Une histoire est faite de phrases... faites de mots... faits de lettres…
Prenez un livre : Il est composé de phrases, elles-mêmes composées de mots, à leur tour composés de lettres. Emboîtement de niveaux dont chacun suit des règles qui lui sont propres : seules certaines successions de lettres donnent des mots ; toutes les suites de mots n’aboutissent pas à une phrase qui ait un sens et des règles de grammaire doivent être respectées ; la suite des phrases doit aboutir à une histoire, structurée ou non, qui correspond à la signification visée.

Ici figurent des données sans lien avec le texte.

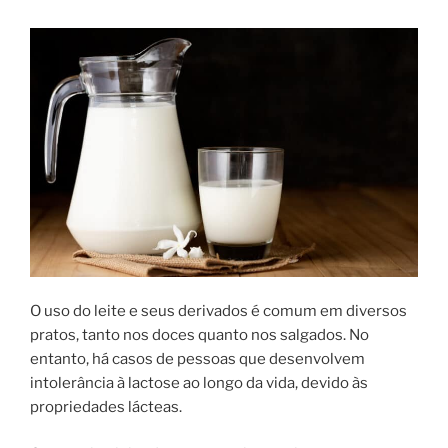
de
leite
criadas
no
Brasil”
O uso do leite e seus derivados é comum em diversos
pratos, tanto nos doces quanto nos salgados. No
entanto, há casos de pessoas que desenvolvem
intolerância à lactose ao longo da vida, devido às
propriedades lácteas.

Si l’on observe le livre, Il y a des blancs, c’est-à-dire des espaces, qui ne portent en eux-mêmes aucun sens. Pourtant, si vous enlevez ces espaces, vous n’avez plus que des lettres dont n’émergent plus ni les mots, ni les phrases, ni le livre. Ces espaces qui séparent des lettres pour définir le début et la fin des mots créent un nouveau type de lien, un lien entre les mots ainsi définis : ces espaces séparent et réunissent. Grâce à ces espaces, on passe du niveau des lettres à celui des mots.
De même, la membrane qui limite une cellule est ce qui la définit et la circonscrit : sans cette membrane, pas de cellule. Mais cette membrane, c’est aussi ce par quoi la cellule échange avec le reste du monde, avec les autres cellules et avec ces éléments dont elle a besoin pour vivre. C’est aussi grâce à la membrane qu’elle va pouvoir s’unir avec d’autres cellules pour aller composer un groupe de cellules, et progressivement construire le niveau supérieur. A nouveau, la membrane sépare et réunit.
La nature est ainsi bâtie autour de séparations/réunions qui articulent et distinguent. Les deux propriétés sont inséparables et sont réalisées indistinctement. Ce sont elles qui contribuent à la solidité de chaque niveau ; ce sont elles qui assurent les emboîtements et les circulations nécessaires entre niveaux.